I've just come to conclusion that people who say, "I want to live forever" haven't REALLY thought it through all the way. When you really contemplate existing forever you start to see underlying reasons for why you aren't satisfied right here right now.
Funny you should say that because I've come to the conclusion that most people who think longer life spans would cause a number of countless catastrophic problems haven't thought about this possible future for longer than it takes to read the title of the thread.
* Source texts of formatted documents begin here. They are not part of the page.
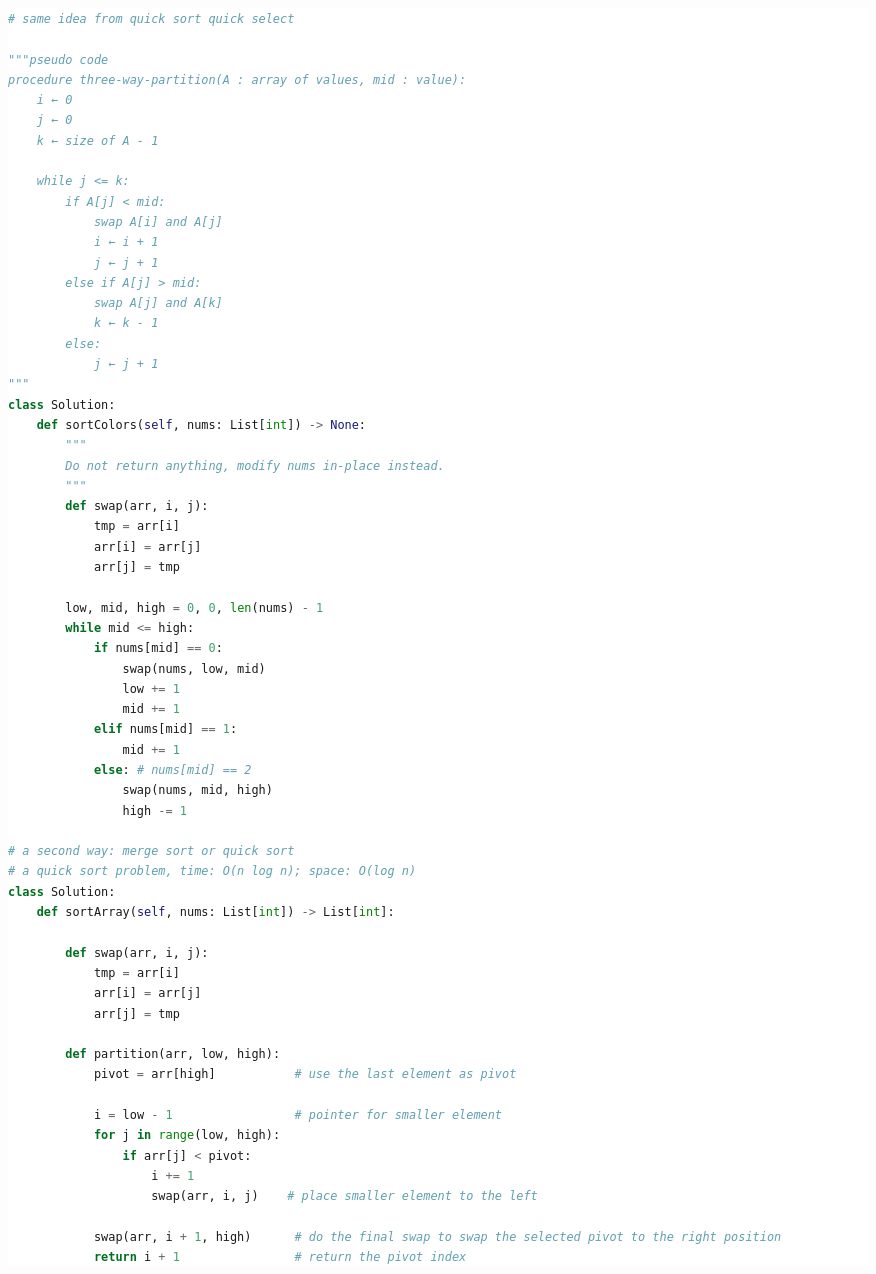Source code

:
 ```python
# same idea from quick sort quick select

"""pseudo code
procedure three-way-partition(A : array of values, mid : value):
    i ← 0
    j ← 0
    k ← size of A - 1

    while j <= k:
        if A[j] < mid:
            swap A[i] and A[j]
            i ← i + 1
            j ← j + 1
        else if A[j] > mid:
            swap A[j] and A[k]
            k ← k - 1
        else:
            j ← j + 1
"""
class Solution:
    def sortColors(self, nums: List[int]) -> None:
        """
        Do not return anything, modify nums in-place instead.
        """
        def swap(arr, i, j):
            tmp = arr[i]
            arr[i] = arr[j]
            arr[j] = tmp
        
        low, mid, high = 0, 0, len(nums) - 1
        while mid <= high:
            if nums[mid] == 0:
                swap(nums, low, mid)
                low += 1
                mid += 1
            elif nums[mid] == 1:
                mid += 1
            else: # nums[mid] == 2
                swap(nums, mid, high)
                high -= 1

# a second way: merge sort or quick sort
# a quick sort problem, time: O(n log n); space: O(log n)
class Solution:
    def sortArray(self, nums: List[int]) -> List[int]:

        def swap(arr, i, j):
            tmp = arr[i]
            arr[i] = arr[j]
            arr[j] = tmp

        def partition(arr, low, high):  
            pivot = arr[high]           # use the last element as pivot

            i = low - 1                 # pointer for smaller element
            for j in range(low, high):
                if arr[j] < pivot:
                    i += 1
                    swap(arr, i, j)    # place smaller element to the left

            swap(arr, i + 1, high)      # do the final swap to swap the selected pivot to the right position
            return i + 1                # return the pivot index
```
It seems like most naysayers imagine a life changing technology, not just life extension technology, as how it would be in a vacuum. They imagine this one thing changing and everything else staying the same. However, life changing technologies change people's lives and thus societies. And if there was ever anything that would be life changing it would be literally changing people's lives by extending them.
Over population?
Why do people have/want to have children in the first place? A number of reasons of course but one of the, I think, major reasons is, because it is a matter of now or never. Certainly for women this is true.The window for a woman to have a child will close one day (this day has already been pushed further out, by the way, thanks to medical technology that's not available to just the rich). Which makes it a pressing choice that needs to be made at some point.
Also societal expectations, soft peer pressure of a kind (peers are all having children), etc.
I think the baby making landscape would certainly change somewhat, if not significantly, if the window of being able to have a baby stays open indefinitely.
Let's not forget there are already a number of countries with negative population growth.
Not enough food?
Vertical farms, factory grown meat (not animals but just the meat), genetically modified plants, etc. Technology to produce more better food is being worked on all the time. I'm not sure why people would stop innovating and inventing increasingly efficient ways to produce food. As we've done for as long as our species has been around. In fact resource gathering is basically one of the main things we excel at.
I don't see how anything about those research has to do with immortality. Solving the problem of death is a problem far greater than just killing germs. You are just projecting some advancement in medicine into a wild prediction of living forever whether it makes sense or not.
I'm not saying you're wrong but, what does it entail then, according to you?